Nicień - Getty Images

Wiek jednego z nicieni szefowa zespołu oceniła na 41 tysięcy lat. To najstarsze odkryte do tej pory zwierzę. Nicień mieszkał w ziemi w czasach neandertalczyka i przetrwał aż do zostania odkrytym przez nowoczesnego homo sapiens. Naukowcy spekulują, że mógłby jeszcze w lodzie wytrzymać kolejne kilka tysiącleci.

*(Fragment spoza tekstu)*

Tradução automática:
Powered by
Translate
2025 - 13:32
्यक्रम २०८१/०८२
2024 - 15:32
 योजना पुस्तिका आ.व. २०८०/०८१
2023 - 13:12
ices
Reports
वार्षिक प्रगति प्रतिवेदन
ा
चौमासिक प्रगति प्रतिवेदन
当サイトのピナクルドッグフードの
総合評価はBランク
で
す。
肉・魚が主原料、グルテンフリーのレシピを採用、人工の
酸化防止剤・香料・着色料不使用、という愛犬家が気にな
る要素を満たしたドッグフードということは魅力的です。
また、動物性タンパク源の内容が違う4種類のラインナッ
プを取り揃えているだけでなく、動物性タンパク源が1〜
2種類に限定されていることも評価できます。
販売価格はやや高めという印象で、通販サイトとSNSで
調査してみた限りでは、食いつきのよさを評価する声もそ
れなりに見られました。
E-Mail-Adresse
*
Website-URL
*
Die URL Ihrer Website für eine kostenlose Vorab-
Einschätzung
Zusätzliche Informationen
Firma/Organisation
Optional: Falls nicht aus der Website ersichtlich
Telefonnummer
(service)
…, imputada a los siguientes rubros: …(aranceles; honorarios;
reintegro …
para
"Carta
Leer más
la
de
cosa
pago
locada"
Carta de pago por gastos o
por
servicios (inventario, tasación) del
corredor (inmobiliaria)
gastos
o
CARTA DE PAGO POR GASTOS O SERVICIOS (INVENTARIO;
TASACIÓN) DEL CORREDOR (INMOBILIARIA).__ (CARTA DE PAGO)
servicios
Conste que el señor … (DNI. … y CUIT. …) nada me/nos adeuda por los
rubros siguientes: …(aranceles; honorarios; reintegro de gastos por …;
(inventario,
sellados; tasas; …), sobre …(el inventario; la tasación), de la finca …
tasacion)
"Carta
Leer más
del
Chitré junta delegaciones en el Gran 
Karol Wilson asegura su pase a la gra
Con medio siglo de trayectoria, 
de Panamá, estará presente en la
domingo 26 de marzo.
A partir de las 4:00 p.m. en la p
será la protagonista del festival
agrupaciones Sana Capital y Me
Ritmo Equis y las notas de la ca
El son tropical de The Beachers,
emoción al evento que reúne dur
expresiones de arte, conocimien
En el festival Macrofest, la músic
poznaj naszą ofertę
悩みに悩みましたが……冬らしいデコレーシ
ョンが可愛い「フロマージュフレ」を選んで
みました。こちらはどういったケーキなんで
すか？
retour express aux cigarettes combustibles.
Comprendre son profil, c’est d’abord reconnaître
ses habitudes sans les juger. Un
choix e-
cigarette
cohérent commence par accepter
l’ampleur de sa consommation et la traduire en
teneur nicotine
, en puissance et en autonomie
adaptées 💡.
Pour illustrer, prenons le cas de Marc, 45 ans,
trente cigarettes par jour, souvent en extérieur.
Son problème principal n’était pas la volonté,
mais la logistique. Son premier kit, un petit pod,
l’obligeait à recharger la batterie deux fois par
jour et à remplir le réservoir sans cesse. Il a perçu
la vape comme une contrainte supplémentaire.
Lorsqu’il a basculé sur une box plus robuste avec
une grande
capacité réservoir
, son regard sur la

- Te gagatki przetrwają praktycznie wszystko – komentuje Gaetan Borgonie, z belgijskiego instytutu Extreme Life Isyensya w Gentbrugge. Dodaje, że nicienie potrafią przetrwać w warunkach prawie beztlenowych i bardzo gorących.

- Mogą żyć dowolną ilość lat, o ile ich ciała nie będą uszkodzone – dodaje Vishnivetskaya.